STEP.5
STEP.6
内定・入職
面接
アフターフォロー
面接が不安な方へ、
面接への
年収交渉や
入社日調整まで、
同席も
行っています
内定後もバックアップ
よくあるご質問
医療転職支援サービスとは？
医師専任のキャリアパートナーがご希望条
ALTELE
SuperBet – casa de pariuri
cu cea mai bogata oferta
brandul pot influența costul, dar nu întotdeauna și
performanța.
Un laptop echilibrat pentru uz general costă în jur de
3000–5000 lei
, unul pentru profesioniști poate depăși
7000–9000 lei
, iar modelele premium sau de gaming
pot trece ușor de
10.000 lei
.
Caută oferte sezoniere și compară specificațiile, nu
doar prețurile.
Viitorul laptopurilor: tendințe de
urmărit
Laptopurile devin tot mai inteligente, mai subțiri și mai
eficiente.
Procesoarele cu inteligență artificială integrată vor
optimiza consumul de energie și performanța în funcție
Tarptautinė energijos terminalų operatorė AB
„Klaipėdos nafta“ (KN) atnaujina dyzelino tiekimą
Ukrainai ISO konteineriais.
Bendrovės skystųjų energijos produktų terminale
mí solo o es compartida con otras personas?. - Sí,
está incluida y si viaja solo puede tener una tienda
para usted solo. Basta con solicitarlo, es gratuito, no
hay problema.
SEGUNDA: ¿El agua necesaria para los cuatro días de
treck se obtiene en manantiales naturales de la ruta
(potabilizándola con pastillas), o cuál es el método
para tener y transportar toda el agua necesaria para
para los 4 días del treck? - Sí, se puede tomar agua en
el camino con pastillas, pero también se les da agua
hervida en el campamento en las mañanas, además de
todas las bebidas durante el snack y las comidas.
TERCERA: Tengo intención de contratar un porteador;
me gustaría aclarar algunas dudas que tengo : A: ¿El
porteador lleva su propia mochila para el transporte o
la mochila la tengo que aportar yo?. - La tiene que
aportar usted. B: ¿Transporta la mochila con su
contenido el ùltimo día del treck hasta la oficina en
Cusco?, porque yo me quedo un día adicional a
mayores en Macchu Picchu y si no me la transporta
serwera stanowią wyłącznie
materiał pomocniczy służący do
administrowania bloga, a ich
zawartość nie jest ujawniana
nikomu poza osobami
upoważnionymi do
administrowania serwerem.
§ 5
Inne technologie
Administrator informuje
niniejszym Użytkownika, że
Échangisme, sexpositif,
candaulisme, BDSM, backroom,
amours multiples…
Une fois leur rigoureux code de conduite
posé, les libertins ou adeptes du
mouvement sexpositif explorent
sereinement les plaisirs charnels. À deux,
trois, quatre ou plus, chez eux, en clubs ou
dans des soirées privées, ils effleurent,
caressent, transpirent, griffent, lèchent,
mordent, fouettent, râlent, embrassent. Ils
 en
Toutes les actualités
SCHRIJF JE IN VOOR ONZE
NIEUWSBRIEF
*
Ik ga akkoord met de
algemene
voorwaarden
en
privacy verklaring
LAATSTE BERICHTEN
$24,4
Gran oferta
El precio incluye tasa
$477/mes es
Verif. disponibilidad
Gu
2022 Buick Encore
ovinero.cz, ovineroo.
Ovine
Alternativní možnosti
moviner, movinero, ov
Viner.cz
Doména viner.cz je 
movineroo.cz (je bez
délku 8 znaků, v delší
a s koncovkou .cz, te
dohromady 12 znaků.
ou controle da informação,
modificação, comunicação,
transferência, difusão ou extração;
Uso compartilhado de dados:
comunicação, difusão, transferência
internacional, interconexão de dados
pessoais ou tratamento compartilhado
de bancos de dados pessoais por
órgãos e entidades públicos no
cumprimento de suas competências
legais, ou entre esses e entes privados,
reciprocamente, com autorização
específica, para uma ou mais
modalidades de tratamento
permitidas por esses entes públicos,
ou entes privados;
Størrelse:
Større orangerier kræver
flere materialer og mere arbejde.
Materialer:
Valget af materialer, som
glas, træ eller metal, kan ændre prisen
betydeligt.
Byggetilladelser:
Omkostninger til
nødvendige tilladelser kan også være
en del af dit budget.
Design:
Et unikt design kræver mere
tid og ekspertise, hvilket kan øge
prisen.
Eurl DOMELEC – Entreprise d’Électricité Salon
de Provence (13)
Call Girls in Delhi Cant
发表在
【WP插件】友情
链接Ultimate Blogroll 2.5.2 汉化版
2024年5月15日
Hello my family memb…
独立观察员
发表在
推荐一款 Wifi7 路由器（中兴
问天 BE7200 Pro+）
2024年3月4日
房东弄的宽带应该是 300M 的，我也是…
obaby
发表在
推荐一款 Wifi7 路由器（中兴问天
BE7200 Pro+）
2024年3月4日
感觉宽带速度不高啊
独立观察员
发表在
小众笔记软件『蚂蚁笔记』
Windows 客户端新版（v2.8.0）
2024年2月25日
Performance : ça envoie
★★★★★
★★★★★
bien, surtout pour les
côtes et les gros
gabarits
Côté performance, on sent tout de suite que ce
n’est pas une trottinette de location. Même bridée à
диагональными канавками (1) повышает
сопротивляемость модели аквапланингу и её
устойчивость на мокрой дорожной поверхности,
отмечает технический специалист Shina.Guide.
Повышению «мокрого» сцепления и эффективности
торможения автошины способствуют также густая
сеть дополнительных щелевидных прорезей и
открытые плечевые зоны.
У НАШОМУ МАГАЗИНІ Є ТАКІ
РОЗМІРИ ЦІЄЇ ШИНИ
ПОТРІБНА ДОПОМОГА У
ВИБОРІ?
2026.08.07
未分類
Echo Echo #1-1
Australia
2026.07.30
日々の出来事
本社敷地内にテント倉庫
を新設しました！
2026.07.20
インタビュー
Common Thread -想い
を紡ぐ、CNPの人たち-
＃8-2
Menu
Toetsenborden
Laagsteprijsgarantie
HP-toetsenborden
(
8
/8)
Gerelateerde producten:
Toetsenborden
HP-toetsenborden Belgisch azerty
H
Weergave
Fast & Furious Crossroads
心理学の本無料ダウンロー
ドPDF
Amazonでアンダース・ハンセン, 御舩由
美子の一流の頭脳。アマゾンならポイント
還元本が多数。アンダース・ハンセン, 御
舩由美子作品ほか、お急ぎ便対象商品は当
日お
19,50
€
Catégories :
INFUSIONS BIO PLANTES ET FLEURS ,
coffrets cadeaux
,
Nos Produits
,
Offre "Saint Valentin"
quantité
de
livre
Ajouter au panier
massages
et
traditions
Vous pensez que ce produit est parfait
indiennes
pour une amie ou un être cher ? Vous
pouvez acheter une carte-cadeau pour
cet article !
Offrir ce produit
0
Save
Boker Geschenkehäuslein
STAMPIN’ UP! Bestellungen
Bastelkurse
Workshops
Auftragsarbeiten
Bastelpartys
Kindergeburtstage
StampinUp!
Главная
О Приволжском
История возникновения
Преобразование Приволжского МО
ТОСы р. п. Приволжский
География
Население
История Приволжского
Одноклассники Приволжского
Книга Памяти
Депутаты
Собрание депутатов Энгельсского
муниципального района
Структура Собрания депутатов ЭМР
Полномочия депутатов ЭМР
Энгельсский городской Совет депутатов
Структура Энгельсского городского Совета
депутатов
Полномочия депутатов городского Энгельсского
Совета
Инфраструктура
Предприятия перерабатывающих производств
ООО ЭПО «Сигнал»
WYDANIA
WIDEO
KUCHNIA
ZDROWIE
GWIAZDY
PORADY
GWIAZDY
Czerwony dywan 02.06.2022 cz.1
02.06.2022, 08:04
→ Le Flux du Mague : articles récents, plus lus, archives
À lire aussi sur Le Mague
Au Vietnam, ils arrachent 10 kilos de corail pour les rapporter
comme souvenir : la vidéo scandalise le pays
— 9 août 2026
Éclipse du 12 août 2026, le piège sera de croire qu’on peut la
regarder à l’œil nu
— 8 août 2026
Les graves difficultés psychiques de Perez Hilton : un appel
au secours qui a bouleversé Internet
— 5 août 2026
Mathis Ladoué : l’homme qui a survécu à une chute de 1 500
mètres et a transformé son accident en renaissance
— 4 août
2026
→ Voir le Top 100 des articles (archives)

• _Exercise_: Pick out each line in the material containing "puede".

• _Result of the exercise_:
está incluida y si viaja solo puede tener una tienda
para los 4 días del treck? - Sí, se puede tomar agua en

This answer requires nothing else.